On hearing these words, the king thought, “Is it anger of which he
speaks, or some other thing? I will ask him.” And he asked the question, repeating the fifth stanza:
“What is it that never has left you your life long, never at all?
As a storm of rain lays the dust again, what quenched you while it was small?”
 Said the other, “Great king, thus anger brings much wretchedness, and much ruin; it just began within me, but by cherishing kindly feelings I quenched it,” and then he repeated the following stanzas to declare the misery of anger.
“That without which a man sees clearly, with which he goes blindly ahead,
Arose within me, but was not left free—anger, on foolishness fed.
“What causes our foes satisfaction, who wish to bring woes on our head,
Arose within me, but was not left free—anger, on foolishness fed.
“That which if it rises within us blinds all to our spiritual good,
Arose within me, but was not left free—anger, with folly for food.
“That which, supreme, destroys each great blessing,
Which makes its dupes forsake each worthy thing,
Mighty, destructive, with its swarm of fears,—
Anger—refused to leave me, O great king!
“The fire will rise the higher, if the fuel be stirred and turned;
And because the fire uprises, the fuel itself is burned.
“And thus in the mind of the foolish, the man who cannot discern,
From wrangling arises anger, and with it himself will burn.
“Whose anger grows like fire with fuel and grass that blaze,
As the moon in the dark fortnight, so his honour wanes and decays.
“He who quiets his anger, like a fire that fuel has none,
As the moon in the light fortnight, his honour waxes well grown.”

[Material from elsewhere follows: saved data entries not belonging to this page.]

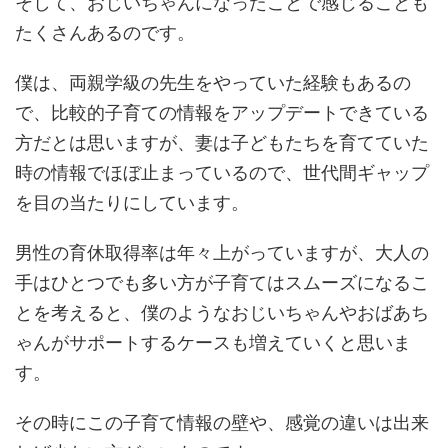
そして、おじいちゃんになったことで感じることも
たくさんあるのです。
僕は、両親学級の先生をやっていた経験もあるの
で、比較的子育ての情報をアップデートできている
方だとは思いますが、妻は子どもたちを育てていた
時の情報でほぼ止まっているので、世代間ギャップ
を目の当たりにしています。
男性の育休取得率は年々上がっていますが、大人の
手はひとつでも多い方が子育てはスムーズになるこ
とを考えると、僕のようなおじいちゃんやおばあち
ゃんがサポートするケースも増えていくと思いま
す。
その時にこの子育て情報の壁や、感覚の違いは出来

 When the king had listened to the Great Being’s discourse, he was well pleased, and bade one of his courtiers lead the woman back; and invited the passionless recluse to stay with her in that park, in the enjoyment of their solitary life, and he promised to watch over them and defend them as he ought. Then asking pardon, he politely took leave. And they two dwelt there. By and bye the woman died, and after her death, the man returned to the Himalayas, and cultivating the Faculties and the Attainments, and causing the Excellences to spring up within him, he became destined for Brahma’s heaven.
When the Master had ended his discourse, he declared the Truths, and identified the Birth;—(now at the conclusion of the Truths the passionate Brother became established in the fruit of the Third Path:)—”At that time Rāhula’s mother was the ascetic lady, Ānanda was the king, and I myself was the ascetic.”
13:1 Cf. Ananusociya-jātaka, No. 328, vol. iii. (Sammillabhāsini, which is an epithet in the first stanza here, is a proper name there, p. 64).
13:2 bāhiraāsane is doubtless a misprint for bāhirasāsane.